Goal :: Copy out, word for word, the lines of the entries below from the line containing "and end times." up to and including the line containing "11:00 AM -- exactly on the 11 AM line.".

[Dataset excerpts]
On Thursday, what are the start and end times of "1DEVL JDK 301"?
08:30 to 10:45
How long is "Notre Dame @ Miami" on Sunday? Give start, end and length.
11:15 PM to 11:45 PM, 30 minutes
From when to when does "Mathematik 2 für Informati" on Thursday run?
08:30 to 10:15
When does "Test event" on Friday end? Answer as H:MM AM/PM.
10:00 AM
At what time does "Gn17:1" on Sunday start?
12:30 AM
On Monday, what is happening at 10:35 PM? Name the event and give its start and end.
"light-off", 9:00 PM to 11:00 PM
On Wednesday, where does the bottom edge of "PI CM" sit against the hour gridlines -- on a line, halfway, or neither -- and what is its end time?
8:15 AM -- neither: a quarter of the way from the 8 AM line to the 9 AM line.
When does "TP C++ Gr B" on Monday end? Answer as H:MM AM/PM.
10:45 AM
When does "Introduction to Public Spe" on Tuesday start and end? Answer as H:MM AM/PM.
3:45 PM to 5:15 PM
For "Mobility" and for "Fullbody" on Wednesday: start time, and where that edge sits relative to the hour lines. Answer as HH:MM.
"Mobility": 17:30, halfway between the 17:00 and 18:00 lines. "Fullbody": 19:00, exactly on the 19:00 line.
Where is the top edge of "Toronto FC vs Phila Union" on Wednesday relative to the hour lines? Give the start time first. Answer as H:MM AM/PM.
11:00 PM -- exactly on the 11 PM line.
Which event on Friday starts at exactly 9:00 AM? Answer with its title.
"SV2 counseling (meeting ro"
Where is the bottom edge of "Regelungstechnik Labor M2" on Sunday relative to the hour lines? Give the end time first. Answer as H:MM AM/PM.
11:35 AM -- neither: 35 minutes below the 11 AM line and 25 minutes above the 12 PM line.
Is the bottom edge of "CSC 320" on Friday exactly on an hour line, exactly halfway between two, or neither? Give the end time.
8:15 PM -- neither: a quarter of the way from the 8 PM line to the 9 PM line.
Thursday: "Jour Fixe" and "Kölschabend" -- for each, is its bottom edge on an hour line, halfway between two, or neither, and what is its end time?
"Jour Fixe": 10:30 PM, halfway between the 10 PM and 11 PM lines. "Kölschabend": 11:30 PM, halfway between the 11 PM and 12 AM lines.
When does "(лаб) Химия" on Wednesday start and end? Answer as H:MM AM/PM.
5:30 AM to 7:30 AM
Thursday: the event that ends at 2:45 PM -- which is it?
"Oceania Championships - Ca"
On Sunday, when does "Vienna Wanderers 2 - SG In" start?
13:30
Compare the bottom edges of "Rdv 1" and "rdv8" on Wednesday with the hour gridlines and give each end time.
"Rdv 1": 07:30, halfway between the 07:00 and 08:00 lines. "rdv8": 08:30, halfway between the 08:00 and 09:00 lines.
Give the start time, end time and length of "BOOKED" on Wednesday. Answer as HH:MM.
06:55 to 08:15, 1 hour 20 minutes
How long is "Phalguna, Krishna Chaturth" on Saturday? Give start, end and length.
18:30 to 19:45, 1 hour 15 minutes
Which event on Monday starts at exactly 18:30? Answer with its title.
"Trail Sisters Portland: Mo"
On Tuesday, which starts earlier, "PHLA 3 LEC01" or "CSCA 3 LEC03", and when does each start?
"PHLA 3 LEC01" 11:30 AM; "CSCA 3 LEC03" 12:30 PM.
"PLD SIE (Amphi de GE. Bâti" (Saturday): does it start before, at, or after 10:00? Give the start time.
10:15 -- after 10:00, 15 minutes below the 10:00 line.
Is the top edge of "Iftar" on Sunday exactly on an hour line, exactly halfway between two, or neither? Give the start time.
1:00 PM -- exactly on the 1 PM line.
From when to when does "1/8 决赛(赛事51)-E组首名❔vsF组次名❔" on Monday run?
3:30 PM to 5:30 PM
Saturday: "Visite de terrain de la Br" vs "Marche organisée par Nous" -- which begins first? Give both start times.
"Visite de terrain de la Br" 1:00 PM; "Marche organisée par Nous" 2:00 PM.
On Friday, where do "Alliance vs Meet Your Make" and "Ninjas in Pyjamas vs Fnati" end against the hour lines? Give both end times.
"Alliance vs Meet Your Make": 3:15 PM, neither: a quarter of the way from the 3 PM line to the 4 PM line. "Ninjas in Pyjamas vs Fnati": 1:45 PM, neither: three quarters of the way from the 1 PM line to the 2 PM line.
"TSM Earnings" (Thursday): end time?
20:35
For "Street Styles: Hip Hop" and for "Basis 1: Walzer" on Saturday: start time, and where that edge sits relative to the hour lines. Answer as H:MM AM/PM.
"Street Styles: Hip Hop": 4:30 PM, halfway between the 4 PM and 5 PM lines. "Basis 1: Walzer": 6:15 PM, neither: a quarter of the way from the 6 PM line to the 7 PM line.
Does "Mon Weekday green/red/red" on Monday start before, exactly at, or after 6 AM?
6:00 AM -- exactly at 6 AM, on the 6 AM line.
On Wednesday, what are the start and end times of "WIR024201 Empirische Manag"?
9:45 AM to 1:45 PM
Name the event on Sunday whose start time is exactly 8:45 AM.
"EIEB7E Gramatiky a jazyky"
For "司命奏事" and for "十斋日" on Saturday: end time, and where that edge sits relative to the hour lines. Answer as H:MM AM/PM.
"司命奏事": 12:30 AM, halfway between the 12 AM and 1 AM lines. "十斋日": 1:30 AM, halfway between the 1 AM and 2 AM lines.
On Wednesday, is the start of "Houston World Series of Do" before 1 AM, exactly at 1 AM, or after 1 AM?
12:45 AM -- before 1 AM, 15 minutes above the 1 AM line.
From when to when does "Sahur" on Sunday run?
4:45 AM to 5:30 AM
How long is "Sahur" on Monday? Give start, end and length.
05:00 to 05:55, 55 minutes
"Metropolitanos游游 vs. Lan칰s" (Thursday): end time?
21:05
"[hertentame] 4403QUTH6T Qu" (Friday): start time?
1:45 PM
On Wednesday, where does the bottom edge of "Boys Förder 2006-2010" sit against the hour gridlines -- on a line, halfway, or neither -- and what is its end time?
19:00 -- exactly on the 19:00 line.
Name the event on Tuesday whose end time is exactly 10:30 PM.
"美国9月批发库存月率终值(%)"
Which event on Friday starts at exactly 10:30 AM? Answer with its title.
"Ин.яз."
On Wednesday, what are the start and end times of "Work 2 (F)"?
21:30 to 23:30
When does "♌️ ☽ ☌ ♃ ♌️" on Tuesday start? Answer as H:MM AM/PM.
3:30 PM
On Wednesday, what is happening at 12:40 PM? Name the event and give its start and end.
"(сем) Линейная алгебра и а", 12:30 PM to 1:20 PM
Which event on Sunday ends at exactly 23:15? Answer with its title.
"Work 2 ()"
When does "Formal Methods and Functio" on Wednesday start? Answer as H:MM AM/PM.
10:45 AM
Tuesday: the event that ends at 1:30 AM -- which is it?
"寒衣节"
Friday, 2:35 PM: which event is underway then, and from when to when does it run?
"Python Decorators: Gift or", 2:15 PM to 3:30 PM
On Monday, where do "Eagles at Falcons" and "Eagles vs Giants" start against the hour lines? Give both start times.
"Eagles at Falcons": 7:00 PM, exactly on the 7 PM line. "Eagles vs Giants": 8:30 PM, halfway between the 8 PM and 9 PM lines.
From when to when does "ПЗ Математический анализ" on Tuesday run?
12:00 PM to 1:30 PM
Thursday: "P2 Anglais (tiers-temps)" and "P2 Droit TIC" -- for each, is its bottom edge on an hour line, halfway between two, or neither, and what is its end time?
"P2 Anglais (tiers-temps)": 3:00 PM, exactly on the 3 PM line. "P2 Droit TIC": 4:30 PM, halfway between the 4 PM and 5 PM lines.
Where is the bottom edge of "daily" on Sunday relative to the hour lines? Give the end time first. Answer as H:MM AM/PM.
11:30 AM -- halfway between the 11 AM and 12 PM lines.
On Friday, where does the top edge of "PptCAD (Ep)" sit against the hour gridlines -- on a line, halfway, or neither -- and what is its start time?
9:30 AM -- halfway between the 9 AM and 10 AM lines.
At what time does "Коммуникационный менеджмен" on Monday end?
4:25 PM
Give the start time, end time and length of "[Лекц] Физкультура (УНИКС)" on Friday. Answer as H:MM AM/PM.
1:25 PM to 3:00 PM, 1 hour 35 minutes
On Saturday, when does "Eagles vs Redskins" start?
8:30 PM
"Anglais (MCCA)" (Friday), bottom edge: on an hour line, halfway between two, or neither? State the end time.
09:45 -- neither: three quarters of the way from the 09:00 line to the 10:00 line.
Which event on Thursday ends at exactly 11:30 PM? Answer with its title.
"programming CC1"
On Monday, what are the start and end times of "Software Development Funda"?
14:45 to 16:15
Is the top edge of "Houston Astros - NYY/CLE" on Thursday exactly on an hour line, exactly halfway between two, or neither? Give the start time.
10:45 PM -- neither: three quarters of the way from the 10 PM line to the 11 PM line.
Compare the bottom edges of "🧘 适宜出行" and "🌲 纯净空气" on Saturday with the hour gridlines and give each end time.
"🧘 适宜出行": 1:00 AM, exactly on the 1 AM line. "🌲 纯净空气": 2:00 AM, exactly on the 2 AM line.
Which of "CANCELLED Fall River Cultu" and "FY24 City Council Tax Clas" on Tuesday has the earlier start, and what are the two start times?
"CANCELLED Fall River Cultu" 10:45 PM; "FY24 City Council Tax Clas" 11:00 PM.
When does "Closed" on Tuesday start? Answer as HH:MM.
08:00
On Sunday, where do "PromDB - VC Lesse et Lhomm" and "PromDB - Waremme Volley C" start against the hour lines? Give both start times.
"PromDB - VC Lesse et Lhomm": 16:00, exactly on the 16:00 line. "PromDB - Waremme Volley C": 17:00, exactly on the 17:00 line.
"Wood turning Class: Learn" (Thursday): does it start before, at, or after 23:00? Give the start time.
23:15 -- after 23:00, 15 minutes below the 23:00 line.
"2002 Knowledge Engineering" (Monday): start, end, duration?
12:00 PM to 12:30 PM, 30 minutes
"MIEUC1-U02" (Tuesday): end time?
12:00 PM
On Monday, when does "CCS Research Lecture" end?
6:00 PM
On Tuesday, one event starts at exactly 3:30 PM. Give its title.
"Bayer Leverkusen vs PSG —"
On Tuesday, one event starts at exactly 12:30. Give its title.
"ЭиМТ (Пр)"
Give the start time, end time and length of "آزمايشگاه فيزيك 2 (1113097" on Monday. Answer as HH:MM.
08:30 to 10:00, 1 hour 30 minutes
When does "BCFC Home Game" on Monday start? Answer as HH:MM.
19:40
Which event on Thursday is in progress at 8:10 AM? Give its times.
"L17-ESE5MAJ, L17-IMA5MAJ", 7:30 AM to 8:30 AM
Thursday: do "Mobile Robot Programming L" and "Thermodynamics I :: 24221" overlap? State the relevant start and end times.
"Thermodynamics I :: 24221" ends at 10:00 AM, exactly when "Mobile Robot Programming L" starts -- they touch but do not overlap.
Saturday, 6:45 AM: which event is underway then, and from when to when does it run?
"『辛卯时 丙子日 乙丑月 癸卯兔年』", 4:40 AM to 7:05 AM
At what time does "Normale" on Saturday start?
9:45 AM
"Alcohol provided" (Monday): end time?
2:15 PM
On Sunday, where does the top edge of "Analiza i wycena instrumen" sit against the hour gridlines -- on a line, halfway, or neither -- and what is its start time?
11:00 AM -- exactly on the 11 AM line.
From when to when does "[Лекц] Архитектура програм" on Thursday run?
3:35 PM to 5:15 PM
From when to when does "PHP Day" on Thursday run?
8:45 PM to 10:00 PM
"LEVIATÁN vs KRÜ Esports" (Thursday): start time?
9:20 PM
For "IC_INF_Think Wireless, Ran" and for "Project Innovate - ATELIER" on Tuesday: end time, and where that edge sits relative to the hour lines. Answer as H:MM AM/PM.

Task answer ::
Thursday: do "Mobile Robot Programming L" and "Thermodynamics I :: 24221" overlap? State the relevant start and end times.
"Thermodynamics I :: 24221" ends at 10:00 AM, exactly when "Mobile Robot Programming L" starts -- they touch but do not overlap.
Saturday, 6:45 AM: which event is underway then, and from when to when does it run?
"『辛卯时 丙子日 乙丑月 癸卯兔年』", 4:40 AM to 7:05 AM
At what time does "Normale" on Saturday start?
9:45 AM
"Alcohol provided" (Monday): end time?
2:15 PM
On Sunday, where does the top edge of "Analiza i wycena instrumen" sit against the hour gridlines -- on a line, halfway, or neither -- and what is its start time?
11:00 AM -- exactly on the 11 AM line.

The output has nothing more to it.